The entries below are to be reproduced exactly, with their pictures omitted.

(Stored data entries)
********

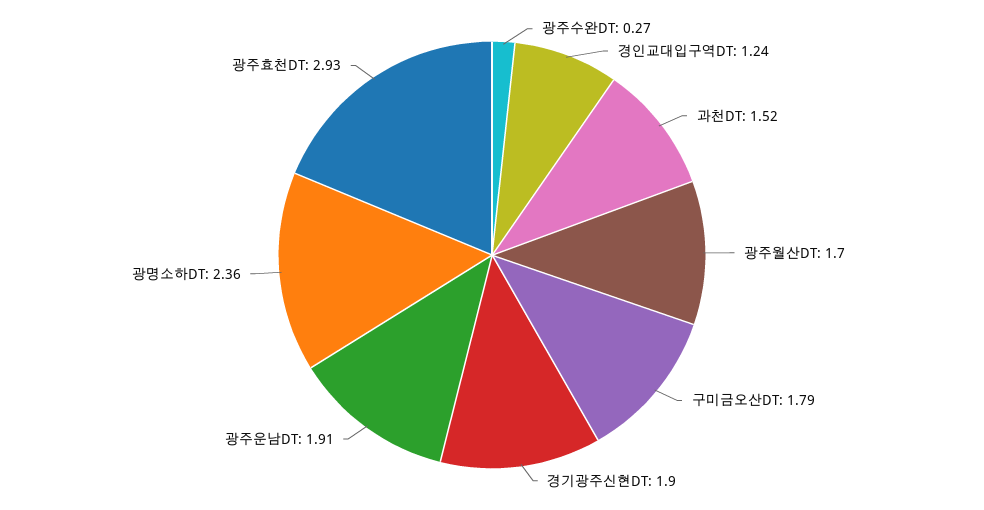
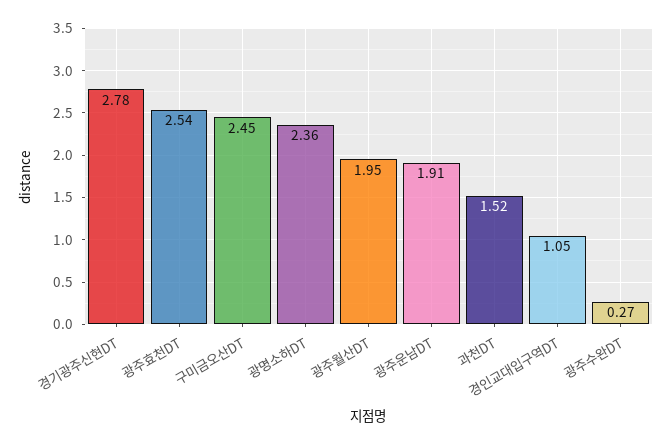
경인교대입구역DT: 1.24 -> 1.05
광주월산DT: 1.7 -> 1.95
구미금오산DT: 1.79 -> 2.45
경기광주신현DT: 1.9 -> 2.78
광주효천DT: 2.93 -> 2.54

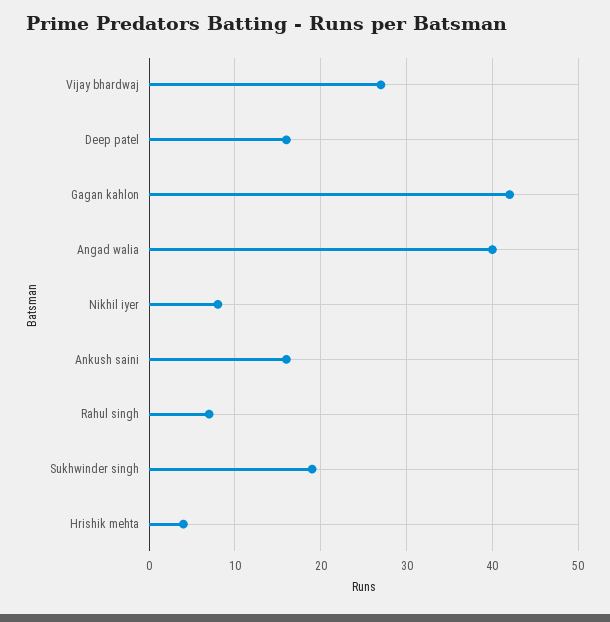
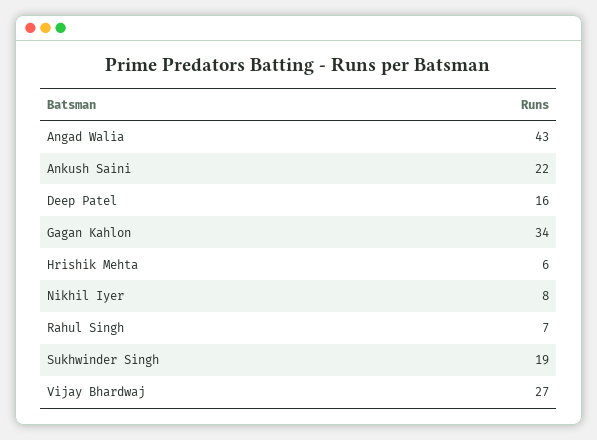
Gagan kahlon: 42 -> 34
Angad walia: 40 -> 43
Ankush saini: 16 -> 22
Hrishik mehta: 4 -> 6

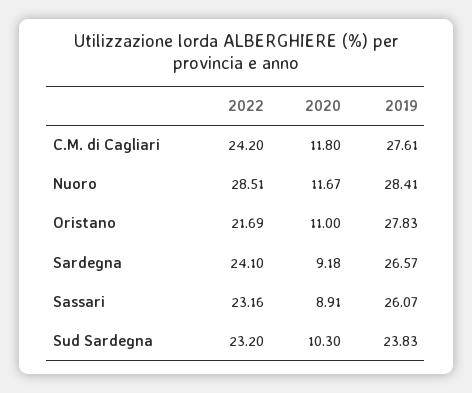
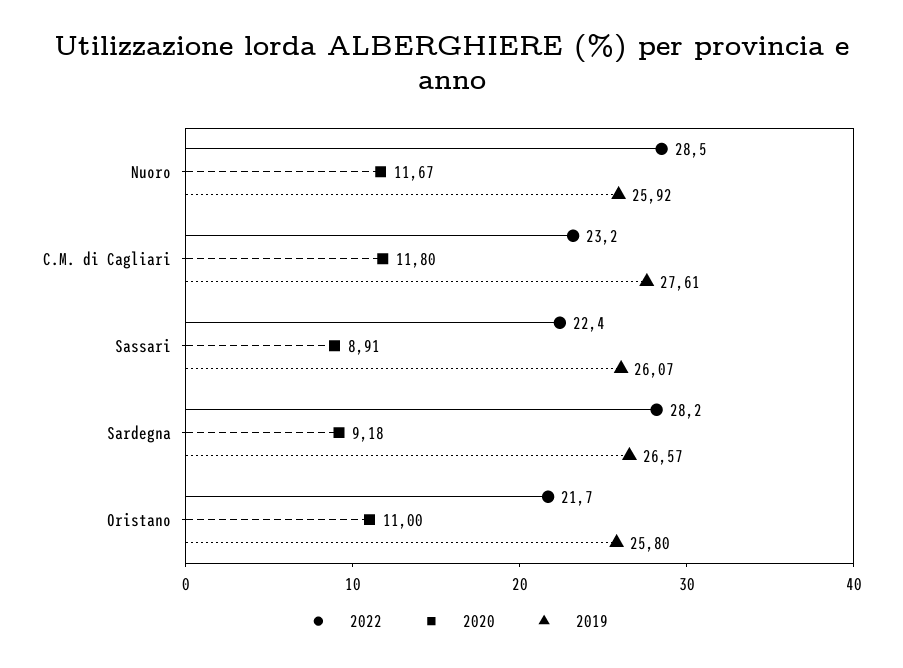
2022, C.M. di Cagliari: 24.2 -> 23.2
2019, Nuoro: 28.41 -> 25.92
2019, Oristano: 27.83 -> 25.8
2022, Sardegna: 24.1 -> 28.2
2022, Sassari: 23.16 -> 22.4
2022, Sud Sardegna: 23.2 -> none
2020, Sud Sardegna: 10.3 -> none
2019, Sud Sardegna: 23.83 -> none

********

● Your solution:
경인교대입구역DT: 1.24 -> 1.05
광주월산DT: 1.7 -> 1.95
구미금오산DT: 1.79 -> 2.45
경기광주신현DT: 1.9 -> 2.78
광주효천DT: 2.93 -> 2.54

Gagan kahlon: 42 -> 34
Angad walia: 40 -> 43
Ankush saini: 16 -> 22
Hrishik mehta: 4 -> 6

2022, C.M. di Cagliari: 24.2 -> 23.2
2019, Nuoro: 28.41 -> 25.92
2019, Oristano: 27.83 -> 25.8
2022, Sardegna: 24.1 -> 28.2
2022, Sassari: 23.16 -> 22.4
2022, Sud Sardegna: 23.2 -> none
2020, Sud Sardegna: 10.3 -> none
2019, Sud Sardegna: 23.83 -> none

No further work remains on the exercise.